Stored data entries
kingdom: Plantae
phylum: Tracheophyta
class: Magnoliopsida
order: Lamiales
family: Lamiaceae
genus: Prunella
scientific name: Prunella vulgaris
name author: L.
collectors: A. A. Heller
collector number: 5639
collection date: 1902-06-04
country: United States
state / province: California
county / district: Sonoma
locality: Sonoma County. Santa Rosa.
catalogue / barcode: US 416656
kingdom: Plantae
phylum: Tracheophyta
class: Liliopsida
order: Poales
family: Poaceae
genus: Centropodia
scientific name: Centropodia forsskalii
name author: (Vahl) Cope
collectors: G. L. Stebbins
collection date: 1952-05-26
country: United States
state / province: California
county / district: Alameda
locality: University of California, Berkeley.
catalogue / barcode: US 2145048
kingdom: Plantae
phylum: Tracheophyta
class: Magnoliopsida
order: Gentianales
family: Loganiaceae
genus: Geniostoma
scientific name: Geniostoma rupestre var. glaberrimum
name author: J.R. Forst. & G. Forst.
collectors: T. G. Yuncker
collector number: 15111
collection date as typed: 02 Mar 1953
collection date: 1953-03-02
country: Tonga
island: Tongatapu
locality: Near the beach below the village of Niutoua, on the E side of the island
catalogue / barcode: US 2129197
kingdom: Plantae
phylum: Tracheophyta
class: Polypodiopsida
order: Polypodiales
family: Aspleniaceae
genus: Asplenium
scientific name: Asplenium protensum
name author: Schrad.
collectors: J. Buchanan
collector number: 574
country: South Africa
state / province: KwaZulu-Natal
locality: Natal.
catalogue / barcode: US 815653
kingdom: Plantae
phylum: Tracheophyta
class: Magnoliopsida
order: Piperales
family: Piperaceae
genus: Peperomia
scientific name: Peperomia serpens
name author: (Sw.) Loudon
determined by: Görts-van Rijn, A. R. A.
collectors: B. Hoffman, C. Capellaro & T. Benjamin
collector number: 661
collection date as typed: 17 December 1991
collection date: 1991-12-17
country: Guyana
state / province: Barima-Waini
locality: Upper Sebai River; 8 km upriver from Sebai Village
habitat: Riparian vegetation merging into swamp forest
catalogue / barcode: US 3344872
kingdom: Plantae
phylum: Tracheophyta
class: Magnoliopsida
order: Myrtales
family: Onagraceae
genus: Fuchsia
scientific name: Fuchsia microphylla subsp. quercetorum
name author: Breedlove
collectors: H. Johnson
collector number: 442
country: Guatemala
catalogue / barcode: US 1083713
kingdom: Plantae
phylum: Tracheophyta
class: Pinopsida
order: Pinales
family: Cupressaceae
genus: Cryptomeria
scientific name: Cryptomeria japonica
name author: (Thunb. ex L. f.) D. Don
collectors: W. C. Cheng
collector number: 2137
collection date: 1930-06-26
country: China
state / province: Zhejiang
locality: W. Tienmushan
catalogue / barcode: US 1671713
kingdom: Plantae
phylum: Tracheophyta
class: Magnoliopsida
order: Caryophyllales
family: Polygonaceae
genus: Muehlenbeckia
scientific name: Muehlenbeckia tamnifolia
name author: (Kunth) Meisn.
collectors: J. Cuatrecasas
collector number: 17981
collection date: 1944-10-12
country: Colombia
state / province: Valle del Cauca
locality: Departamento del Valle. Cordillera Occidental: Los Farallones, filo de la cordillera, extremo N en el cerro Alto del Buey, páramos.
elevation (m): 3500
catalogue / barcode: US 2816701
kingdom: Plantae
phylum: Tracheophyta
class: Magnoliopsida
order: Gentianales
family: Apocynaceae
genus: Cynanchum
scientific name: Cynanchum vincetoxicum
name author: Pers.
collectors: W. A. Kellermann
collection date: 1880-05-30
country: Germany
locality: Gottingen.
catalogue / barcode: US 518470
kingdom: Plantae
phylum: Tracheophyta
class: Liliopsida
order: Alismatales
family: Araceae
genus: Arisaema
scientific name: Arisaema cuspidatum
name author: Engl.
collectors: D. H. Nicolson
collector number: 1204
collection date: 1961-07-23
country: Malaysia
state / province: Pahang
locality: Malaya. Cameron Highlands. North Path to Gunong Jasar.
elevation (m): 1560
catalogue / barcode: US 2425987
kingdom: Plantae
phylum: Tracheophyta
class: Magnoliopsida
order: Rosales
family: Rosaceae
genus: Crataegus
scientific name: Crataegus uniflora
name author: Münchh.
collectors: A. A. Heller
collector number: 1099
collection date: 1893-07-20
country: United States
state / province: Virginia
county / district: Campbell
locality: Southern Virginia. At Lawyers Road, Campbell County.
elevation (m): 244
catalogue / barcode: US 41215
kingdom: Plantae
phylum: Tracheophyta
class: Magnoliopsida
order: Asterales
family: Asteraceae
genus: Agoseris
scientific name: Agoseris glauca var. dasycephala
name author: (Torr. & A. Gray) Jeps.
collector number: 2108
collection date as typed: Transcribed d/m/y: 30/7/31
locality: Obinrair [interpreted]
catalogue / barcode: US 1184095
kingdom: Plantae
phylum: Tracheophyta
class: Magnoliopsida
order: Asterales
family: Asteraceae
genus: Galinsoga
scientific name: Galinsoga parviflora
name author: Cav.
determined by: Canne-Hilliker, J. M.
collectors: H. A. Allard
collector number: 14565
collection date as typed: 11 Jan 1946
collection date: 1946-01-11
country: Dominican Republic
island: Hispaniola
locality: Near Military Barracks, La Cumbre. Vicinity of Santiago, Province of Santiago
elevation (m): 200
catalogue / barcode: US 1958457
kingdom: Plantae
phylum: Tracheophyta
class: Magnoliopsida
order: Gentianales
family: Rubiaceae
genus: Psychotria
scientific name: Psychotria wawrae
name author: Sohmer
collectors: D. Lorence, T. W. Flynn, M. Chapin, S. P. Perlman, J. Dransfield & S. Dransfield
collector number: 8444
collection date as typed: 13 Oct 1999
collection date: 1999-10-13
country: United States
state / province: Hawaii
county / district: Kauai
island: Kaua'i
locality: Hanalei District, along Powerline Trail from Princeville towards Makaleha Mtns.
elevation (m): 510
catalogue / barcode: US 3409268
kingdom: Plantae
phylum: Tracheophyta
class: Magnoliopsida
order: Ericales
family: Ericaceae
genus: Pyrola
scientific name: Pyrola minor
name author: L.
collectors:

» EXERCISE OBJECTIVE
Reproduce the lines of the items above unchanged, beginning with the line containing "scientific name: Centropodia forsskalii" and continuing through the line containing "collector number: 661".

» OUTPUT
scientific name: Centropodia forsskalii
name author: (Vahl) Cope
collectors: G. L. Stebbins
collection date: 1952-05-26
country: United States
state / province: California
county / district: Alameda
locality: University of California, Berkeley.
catalogue / barcode: US 2145048
kingdom: Plantae
phylum: Tracheophyta
class: Magnoliopsida
order: Gentianales
family: Loganiaceae
genus: Geniostoma
scientific name: Geniostoma rupestre var. glaberrimum
name author: J.R. Forst. & G. Forst.
collectors: T. G. Yuncker
collector number: 15111
collection date as typed: 02 Mar 1953
collection date: 1953-03-02
country: Tonga
island: Tongatapu
locality: Near the beach below the village of Niutoua, on the E side of the island
catalogue / barcode: US 2129197
kingdom: Plantae
phylum: Tracheophyta
class: Polypodiopsida
order: Polypodiales
family: Aspleniaceae
genus: Asplenium
scientific name: Asplenium protensum
name author: Schrad.
collectors: J. Buchanan
collector number: 574
country: South Africa
state / province: KwaZulu-Natal
locality: Natal.
catalogue / barcode: US 815653
kingdom: Plantae
phylum: Tracheophyta
class: Magnoliopsida
order: Piperales
family: Piperaceae
genus: Peperomia
scientific name: Peperomia serpens
name author: (Sw.) Loudon
determined by: Görts-van Rijn, A. R. A.
collectors: B. Hoffman, C. Capellaro & T. Benjamin
collector number: 661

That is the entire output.